▶ **TASK DESCRIPTION**
Where a picture appears, leave it out, and transcribe all the lines below exactly.

(DATA BELOW begins)

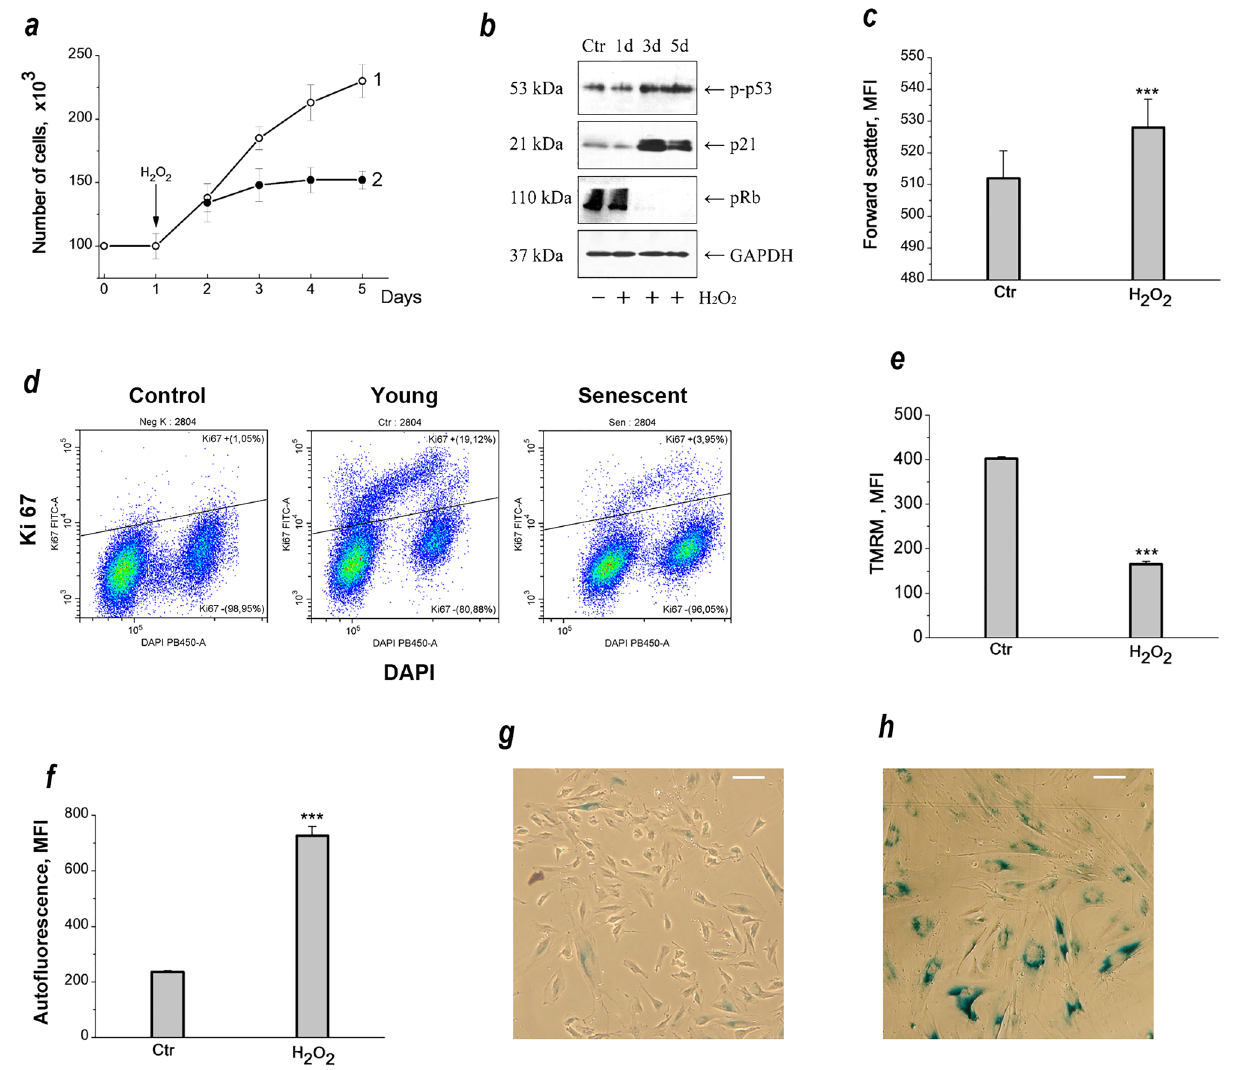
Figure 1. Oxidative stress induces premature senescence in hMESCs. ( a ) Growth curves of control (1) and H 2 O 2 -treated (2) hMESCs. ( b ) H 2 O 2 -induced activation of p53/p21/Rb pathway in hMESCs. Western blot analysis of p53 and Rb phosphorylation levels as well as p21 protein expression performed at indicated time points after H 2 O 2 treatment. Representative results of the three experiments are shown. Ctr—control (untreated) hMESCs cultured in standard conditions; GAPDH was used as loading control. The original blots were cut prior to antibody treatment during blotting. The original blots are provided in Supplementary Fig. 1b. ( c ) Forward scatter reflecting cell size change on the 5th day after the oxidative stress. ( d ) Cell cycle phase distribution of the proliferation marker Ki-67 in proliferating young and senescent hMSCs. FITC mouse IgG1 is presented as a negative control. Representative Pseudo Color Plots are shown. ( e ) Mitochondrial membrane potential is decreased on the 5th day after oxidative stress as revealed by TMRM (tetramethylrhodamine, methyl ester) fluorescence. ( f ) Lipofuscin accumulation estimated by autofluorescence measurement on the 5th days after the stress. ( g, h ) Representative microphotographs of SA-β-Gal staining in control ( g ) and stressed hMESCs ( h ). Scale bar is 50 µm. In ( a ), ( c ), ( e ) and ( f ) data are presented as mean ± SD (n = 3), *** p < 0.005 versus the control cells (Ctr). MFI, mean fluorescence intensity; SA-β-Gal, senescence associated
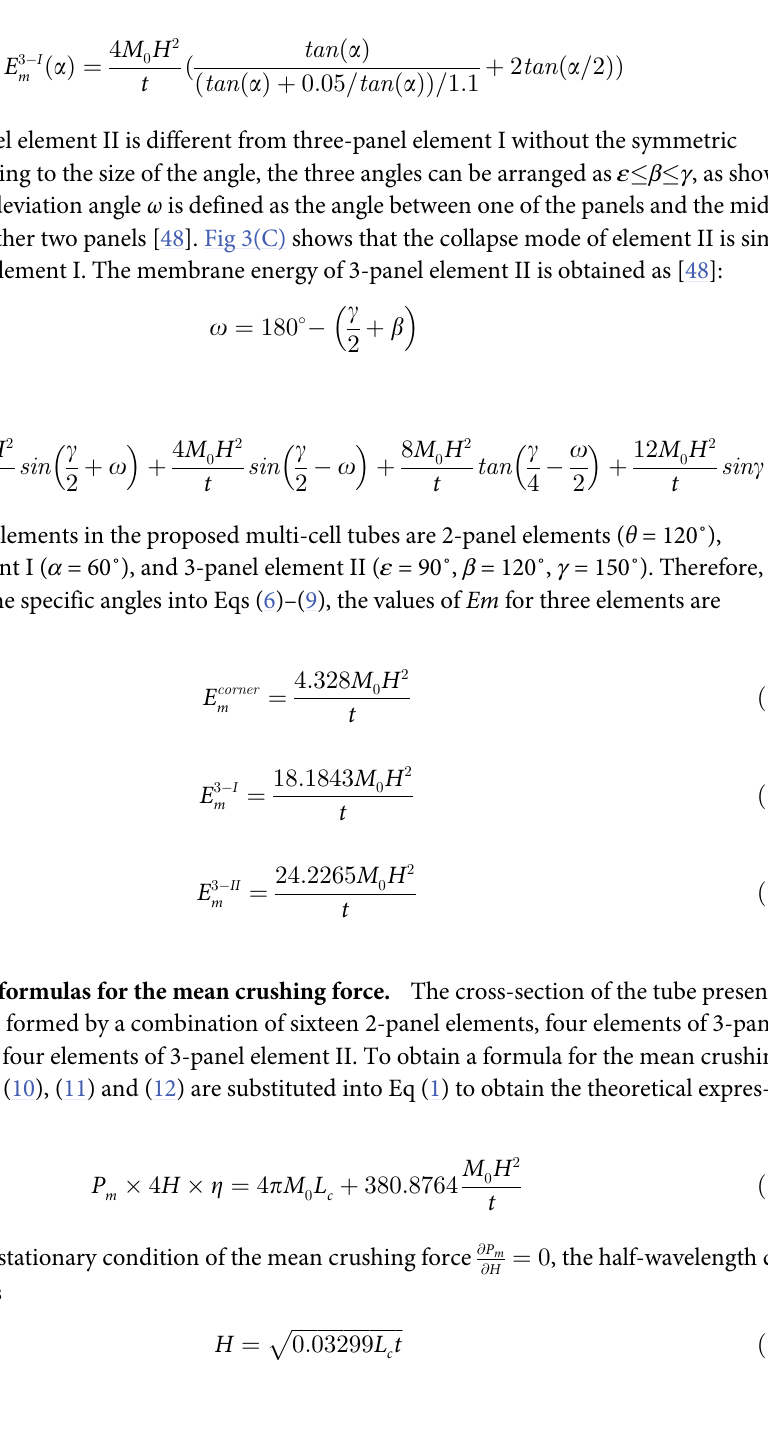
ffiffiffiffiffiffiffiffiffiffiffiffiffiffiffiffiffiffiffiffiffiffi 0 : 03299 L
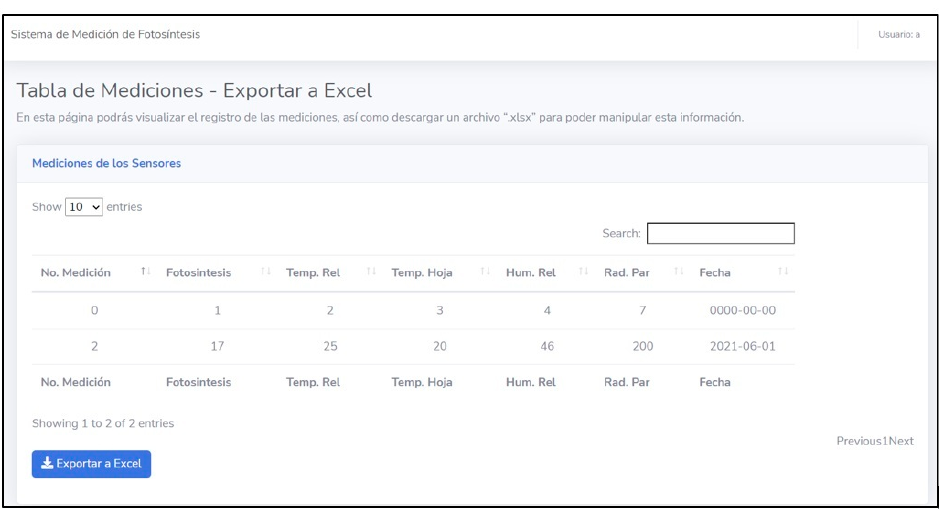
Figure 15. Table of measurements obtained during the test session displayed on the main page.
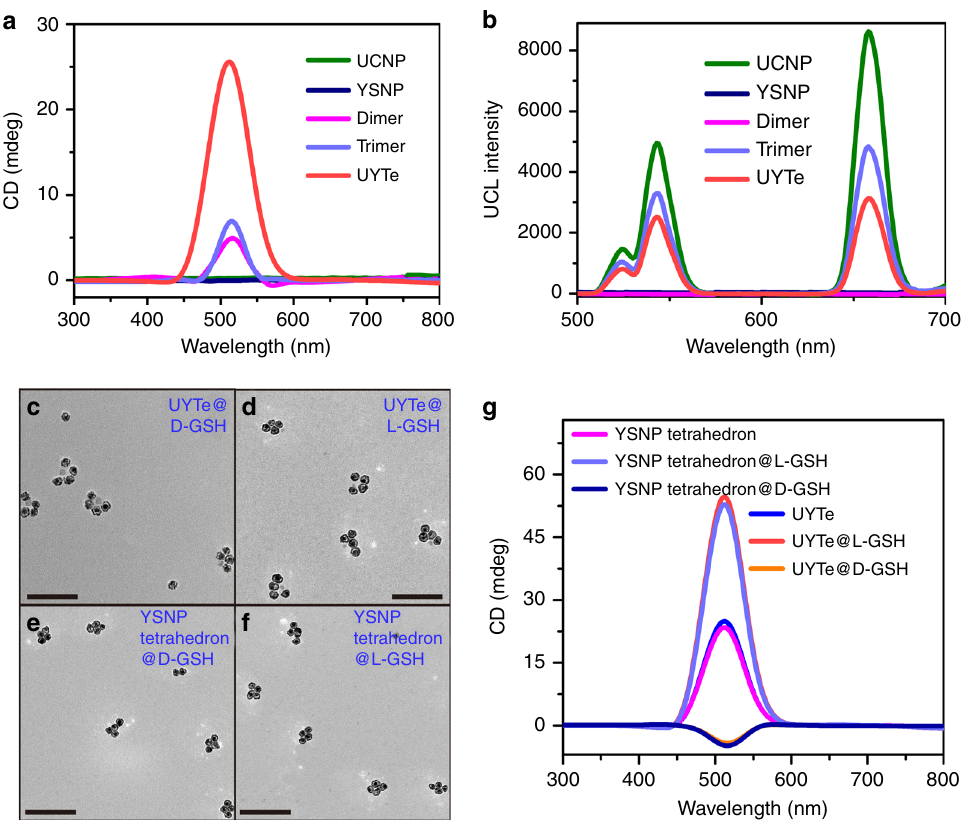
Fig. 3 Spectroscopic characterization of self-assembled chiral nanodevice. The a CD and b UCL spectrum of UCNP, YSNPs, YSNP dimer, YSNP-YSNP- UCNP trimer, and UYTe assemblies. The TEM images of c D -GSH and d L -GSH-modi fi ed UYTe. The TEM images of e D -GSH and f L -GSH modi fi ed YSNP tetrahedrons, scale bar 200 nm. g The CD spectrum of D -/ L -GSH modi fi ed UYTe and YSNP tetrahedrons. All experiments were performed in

(DATA BELOW ends)

▶ **ANSWER TO THIS EXERCISE**
Figure 1. Oxidative stress induces premature senescence in hMESCs. ( a ) Growth curves of control (1) and H 2 O 2 -treated (2) hMESCs. ( b ) H 2 O 2 -induced activation of p53/p21/Rb pathway in hMESCs. Western blot analysis of p53 and Rb phosphorylation levels as well as p21 protein expression performed at indicated time points after H 2 O 2 treatment. Representative results of the three experiments are shown. Ctr—control (untreated) hMESCs cultured in standard conditions; GAPDH was used as loading control. The original blots were cut prior to antibody treatment during blotting. The original blots are provided in Supplementary Fig. 1b. ( c ) Forward scatter reflecting cell size change on the 5th day after the oxidative stress. ( d ) Cell cycle phase distribution of the proliferation marker Ki-67 in proliferating young and senescent hMSCs. FITC mouse IgG1 is presented as a negative control. Representative Pseudo Color Plots are shown. ( e ) Mitochondrial membrane potential is decreased on the 5th day after oxidative stress as revealed by TMRM (tetramethylrhodamine, methyl ester) fluorescence. ( f ) Lipofuscin accumulation estimated by autofluorescence measurement on the 5th days after the stress. ( g, h ) Representative microphotographs of SA-β-Gal staining in control ( g ) and stressed hMESCs ( h ). Scale bar is 50 µm. In ( a ), ( c ), ( e ) and ( f ) data are presented as mean ± SD (n = 3), *** p < 0.005 versus the control cells (Ctr). MFI, mean fluorescence intensity; SA-β-Gal, senescence associated
ffiffiffiffiffiffiffiffiffiffiffiffiffiffiffiffiffiffiffiffiffiffi 0 : 03299 L
Figure 15. Table of measurements obtained during the test session displayed on the main page.
Fig. 3 Spectroscopic characterization of self-assembled chiral nanodevice. The a CD and b UCL spectrum of UCNP, YSNPs, YSNP dimer, YSNP-YSNP- UCNP trimer, and UYTe assemblies. The TEM images of c D -GSH and d L -GSH-modi fi ed UYTe. The TEM images of e D -GSH and f L -GSH modi fi ed YSNP tetrahedrons, scale bar 200 nm. g The CD spectrum of D -/ L -GSH modi fi ed UYTe and YSNP tetrahedrons. All experiments were performed in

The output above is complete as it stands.